(Beginning of Task inputs)
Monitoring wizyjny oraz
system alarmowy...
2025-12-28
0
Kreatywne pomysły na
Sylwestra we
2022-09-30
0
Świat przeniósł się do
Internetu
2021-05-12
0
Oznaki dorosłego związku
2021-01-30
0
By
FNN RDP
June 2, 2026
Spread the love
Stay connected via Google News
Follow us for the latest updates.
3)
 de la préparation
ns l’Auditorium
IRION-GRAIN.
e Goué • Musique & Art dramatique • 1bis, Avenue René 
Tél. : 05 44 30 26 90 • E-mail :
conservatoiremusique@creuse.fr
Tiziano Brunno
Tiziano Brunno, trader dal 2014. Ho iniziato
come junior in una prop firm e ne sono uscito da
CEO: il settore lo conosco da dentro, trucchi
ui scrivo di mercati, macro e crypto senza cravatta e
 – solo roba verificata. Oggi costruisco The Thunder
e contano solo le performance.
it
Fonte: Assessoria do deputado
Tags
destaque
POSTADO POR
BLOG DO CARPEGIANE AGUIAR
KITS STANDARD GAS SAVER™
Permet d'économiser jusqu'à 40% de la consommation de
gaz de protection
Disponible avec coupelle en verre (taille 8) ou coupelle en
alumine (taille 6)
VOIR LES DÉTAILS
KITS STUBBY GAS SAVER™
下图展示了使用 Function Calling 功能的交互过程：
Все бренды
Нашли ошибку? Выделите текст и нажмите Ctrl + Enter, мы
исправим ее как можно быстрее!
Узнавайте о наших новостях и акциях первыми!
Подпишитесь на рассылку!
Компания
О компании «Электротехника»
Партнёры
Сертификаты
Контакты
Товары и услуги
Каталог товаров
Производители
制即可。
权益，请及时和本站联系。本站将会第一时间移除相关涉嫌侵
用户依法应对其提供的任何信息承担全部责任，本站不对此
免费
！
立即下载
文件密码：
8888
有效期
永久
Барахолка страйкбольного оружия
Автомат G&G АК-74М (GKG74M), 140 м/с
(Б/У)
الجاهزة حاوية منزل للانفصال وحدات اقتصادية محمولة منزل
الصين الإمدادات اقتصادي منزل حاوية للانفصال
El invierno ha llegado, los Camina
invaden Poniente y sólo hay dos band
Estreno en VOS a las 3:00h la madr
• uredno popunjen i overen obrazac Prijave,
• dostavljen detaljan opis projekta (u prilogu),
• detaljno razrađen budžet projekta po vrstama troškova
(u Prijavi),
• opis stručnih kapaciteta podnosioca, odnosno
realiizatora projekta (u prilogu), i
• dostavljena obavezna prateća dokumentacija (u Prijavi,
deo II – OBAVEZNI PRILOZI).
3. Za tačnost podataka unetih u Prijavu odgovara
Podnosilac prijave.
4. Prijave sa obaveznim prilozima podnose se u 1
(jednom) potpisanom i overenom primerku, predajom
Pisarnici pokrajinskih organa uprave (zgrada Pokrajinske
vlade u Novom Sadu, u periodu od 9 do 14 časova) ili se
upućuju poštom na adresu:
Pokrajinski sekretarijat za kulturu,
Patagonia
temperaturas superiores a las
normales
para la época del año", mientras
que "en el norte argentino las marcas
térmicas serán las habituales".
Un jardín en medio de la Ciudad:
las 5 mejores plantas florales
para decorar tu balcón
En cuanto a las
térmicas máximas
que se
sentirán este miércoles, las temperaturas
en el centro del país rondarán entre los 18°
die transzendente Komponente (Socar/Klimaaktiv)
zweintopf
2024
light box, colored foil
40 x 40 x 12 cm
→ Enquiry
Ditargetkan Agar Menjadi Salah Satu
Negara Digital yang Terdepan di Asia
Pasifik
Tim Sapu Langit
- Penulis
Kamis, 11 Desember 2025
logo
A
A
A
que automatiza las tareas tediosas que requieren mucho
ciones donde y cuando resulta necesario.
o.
(End of Task inputs)
Directions for this task
Copy out every line of text in the records above without changing anything.

Exercise result
Monitoring wizyjny oraz
system alarmowy...
2025-12-28
0
Kreatywne pomysły na
Sylwestra we
2022-09-30
0
Świat przeniósł się do
Internetu
2021-05-12
0
Oznaki dorosłego związku
2021-01-30
0
By
FNN RDP
June 2, 2026
Spread the love
Stay connected via Google News
Follow us for the latest updates.
3)
 de la préparation
ns l’Auditorium
IRION-GRAIN.
e Goué • Musique & Art dramatique • 1bis, Avenue René 
Tél. : 05 44 30 26 90 • E-mail :
conservatoiremusique@creuse.fr
Tiziano Brunno
Tiziano Brunno, trader dal 2014. Ho iniziato
come junior in una prop firm e ne sono uscito da
CEO: il settore lo conosco da dentro, trucchi
ui scrivo di mercati, macro e crypto senza cravatta e
 – solo roba verificata. Oggi costruisco The Thunder
e contano solo le performance.
it
Fonte: Assessoria do deputado
Tags
destaque
POSTADO POR
BLOG DO CARPEGIANE AGUIAR
KITS STANDARD GAS SAVER™
Permet d'économiser jusqu'à 40% de la consommation de
gaz de protection
Disponible avec coupelle en verre (taille 8) ou coupelle en
alumine (taille 6)
VOIR LES DÉTAILS
KITS STUBBY GAS SAVER™
下图展示了使用 Function Calling 功能的交互过程：
Все бренды
Нашли ошибку? Выделите текст и нажмите Ctrl + Enter, мы
исправим ее как можно быстрее!
Узнавайте о наших новостях и акциях первыми!
Подпишитесь на рассылку!
Компания
О компании «Электротехника»
Партнёры
Сертификаты
Контакты
Товары и услуги
Каталог товаров
Производители
制即可。
权益，请及时和本站联系。本站将会第一时间移除相关涉嫌侵
用户依法应对其提供的任何信息承担全部责任，本站不对此
免费
！
立即下载
文件密码：
8888
有效期
永久
Барахолка страйкбольного оружия
Автомат G&G АК-74М (GKG74M), 140 м/с
(Б/У)
الجاهزة حاوية منزل للانفصال وحدات اقتصادية محمولة منزل
الصين الإمدادات اقتصادي منزل حاوية للانفصال
El invierno ha llegado, los Camina
invaden Poniente y sólo hay dos band
Estreno en VOS a las 3:00h la madr
• uredno popunjen i overen obrazac Prijave,
• dostavljen detaljan opis projekta (u prilogu),
• detaljno razrađen budžet projekta po vrstama troškova
(u Prijavi),
• opis stručnih kapaciteta podnosioca, odnosno
realiizatora projekta (u prilogu), i
• dostavljena obavezna prateća dokumentacija (u Prijavi,
deo II – OBAVEZNI PRILOZI).
3. Za tačnost podataka unetih u Prijavu odgovara
Podnosilac prijave.
4. Prijave sa obaveznim prilozima podnose se u 1
(jednom) potpisanom i overenom primerku, predajom
Pisarnici pokrajinskih organa uprave (zgrada Pokrajinske
vlade u Novom Sadu, u periodu od 9 do 14 časova) ili se
upućuju poštom na adresu:
Pokrajinski sekretarijat za kulturu,
Patagonia
temperaturas superiores a las
normales
para la época del año", mientras
que "en el norte argentino las marcas
térmicas serán las habituales".
Un jardín en medio de la Ciudad:
las 5 mejores plantas florales
para decorar tu balcón
En cuanto a las
térmicas máximas
que se
sentirán este miércoles, las temperaturas
en el centro del país rondarán entre los 18°
die transzendente Komponente (Socar/Klimaaktiv)
zweintopf
2024
light box, colored foil
40 x 40 x 12 cm
→ Enquiry
Ditargetkan Agar Menjadi Salah Satu
Negara Digital yang Terdepan di Asia
Pasifik
Tim Sapu Langit
- Penulis
Kamis, 11 Desember 2025
logo
A
A
A
que automatiza las tareas tediosas que requieren mucho
ciones donde y cuando resulta necesario.
o.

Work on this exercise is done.